__Exercise details__: Among the entries below, tally each line containing "paint"; respond with the total only.

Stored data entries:

+ + + + + + +

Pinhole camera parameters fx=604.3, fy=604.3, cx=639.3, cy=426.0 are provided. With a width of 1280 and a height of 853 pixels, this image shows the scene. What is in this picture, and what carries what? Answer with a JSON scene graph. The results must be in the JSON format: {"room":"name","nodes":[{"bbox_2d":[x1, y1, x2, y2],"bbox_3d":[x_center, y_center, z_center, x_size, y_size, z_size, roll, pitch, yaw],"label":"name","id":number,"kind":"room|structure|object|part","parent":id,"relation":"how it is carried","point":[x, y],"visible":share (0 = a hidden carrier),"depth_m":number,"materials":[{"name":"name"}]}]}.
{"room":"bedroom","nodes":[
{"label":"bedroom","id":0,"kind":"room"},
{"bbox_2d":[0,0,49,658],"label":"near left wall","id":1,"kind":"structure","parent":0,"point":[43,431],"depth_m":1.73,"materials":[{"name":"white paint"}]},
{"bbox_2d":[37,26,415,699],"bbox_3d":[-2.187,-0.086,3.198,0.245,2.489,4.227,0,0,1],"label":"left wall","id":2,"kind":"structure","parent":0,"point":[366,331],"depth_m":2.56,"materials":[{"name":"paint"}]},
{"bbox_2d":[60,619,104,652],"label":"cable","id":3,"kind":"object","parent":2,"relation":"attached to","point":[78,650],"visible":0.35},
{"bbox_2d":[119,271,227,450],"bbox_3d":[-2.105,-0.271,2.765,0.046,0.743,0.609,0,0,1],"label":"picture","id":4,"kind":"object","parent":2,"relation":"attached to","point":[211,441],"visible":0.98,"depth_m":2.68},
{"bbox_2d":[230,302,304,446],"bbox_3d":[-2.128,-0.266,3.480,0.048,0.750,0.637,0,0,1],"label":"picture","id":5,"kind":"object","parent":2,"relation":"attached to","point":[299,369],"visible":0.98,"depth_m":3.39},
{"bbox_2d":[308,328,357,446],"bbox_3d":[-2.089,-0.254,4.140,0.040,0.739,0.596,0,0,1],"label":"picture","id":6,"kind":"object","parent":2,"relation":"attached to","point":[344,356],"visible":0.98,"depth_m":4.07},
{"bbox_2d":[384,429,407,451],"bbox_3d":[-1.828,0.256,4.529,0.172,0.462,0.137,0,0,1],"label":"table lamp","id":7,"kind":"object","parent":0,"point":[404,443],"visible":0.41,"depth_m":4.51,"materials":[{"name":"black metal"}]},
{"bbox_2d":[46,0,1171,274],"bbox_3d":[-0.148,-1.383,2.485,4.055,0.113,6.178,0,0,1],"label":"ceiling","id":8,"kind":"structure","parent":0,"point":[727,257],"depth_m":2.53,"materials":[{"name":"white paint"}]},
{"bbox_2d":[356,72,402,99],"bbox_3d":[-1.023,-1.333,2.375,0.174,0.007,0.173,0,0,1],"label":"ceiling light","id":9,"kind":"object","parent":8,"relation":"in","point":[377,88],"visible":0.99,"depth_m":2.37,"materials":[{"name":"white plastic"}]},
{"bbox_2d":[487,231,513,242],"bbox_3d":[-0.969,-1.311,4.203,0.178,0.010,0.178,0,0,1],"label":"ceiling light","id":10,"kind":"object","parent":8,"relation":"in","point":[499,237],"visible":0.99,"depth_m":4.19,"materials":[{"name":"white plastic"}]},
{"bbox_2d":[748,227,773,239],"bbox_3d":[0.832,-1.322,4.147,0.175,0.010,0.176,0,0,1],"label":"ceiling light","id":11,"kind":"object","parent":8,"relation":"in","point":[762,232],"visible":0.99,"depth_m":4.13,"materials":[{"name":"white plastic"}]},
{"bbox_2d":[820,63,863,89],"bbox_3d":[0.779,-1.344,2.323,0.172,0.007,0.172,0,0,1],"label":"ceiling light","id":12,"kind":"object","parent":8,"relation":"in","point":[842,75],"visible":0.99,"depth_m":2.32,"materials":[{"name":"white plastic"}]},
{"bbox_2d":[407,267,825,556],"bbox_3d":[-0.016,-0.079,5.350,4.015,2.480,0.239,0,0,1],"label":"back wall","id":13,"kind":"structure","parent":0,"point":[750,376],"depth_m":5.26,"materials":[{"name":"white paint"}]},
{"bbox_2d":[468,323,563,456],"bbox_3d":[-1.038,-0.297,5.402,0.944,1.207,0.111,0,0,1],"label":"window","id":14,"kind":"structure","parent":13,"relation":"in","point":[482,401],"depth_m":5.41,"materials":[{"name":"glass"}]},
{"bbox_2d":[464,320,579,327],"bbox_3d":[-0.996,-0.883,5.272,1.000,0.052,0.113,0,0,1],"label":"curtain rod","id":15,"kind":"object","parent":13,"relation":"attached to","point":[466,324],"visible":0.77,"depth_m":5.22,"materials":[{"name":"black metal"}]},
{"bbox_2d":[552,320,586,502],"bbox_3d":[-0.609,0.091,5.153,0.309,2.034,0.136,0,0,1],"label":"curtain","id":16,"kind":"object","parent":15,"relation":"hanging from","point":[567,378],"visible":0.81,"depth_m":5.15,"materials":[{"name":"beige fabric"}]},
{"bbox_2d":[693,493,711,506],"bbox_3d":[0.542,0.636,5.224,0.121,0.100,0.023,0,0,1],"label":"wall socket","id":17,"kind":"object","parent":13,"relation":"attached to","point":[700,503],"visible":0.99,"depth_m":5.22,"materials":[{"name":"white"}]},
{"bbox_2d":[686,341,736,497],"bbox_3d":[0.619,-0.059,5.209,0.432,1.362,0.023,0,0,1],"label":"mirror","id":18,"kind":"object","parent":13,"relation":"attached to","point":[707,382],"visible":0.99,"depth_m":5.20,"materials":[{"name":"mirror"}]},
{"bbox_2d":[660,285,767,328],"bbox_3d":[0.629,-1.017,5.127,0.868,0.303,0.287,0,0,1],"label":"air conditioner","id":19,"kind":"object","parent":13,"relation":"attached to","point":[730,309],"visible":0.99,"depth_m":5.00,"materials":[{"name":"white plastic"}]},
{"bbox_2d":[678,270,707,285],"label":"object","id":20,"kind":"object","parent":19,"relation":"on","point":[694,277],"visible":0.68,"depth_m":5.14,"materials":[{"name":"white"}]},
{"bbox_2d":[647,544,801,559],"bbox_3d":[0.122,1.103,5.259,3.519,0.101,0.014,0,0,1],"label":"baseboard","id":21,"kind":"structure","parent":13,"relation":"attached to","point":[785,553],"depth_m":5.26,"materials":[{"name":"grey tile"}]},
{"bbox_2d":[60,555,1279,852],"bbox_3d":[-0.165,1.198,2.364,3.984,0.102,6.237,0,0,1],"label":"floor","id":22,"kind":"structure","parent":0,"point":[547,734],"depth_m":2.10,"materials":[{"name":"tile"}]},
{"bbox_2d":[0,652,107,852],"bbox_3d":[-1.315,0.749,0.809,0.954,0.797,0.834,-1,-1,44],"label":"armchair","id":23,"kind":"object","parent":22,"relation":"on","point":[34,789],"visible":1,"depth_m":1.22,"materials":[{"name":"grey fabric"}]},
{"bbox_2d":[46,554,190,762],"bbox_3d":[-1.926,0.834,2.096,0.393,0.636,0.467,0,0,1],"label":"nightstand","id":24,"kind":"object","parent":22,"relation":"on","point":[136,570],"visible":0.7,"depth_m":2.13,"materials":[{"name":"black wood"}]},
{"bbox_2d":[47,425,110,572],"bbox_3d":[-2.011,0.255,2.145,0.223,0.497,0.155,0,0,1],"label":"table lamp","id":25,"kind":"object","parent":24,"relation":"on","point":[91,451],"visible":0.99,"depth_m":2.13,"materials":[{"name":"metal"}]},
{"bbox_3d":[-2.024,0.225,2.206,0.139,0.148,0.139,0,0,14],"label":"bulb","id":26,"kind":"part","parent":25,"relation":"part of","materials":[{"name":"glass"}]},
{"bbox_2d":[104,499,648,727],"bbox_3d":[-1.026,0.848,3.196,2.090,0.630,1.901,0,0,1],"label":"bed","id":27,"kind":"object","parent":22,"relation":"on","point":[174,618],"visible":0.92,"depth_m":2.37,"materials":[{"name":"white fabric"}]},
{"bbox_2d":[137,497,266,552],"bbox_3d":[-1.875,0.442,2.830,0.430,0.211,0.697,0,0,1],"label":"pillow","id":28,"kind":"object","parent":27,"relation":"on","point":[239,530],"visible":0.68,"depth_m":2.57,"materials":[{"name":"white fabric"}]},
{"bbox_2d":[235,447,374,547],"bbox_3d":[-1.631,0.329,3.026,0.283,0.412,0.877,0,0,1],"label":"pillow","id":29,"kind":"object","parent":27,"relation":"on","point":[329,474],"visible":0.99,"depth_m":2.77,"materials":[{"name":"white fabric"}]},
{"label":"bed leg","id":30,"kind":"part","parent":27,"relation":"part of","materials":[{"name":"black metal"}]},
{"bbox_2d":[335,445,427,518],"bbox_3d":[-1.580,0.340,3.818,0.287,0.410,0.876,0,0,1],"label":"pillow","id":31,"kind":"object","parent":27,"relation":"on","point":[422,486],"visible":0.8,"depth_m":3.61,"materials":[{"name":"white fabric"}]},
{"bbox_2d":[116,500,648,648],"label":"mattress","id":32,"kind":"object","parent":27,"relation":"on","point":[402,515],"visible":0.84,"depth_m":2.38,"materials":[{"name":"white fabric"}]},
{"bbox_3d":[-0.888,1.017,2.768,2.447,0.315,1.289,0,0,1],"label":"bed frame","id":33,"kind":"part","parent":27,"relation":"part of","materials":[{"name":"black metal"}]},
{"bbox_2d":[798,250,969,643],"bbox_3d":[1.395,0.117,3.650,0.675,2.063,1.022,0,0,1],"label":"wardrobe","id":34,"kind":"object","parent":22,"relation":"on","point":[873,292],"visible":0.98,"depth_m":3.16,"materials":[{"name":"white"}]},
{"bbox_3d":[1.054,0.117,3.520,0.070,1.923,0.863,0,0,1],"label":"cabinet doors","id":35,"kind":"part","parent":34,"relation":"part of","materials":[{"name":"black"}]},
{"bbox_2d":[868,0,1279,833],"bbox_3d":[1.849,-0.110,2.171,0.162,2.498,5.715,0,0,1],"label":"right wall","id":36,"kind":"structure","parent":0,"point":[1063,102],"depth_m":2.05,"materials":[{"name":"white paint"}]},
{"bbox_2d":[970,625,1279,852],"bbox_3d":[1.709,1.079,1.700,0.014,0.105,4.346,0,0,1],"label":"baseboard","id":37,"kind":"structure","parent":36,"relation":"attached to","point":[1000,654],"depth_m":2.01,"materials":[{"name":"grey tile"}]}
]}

+ + + + + + +

__Written response__: 5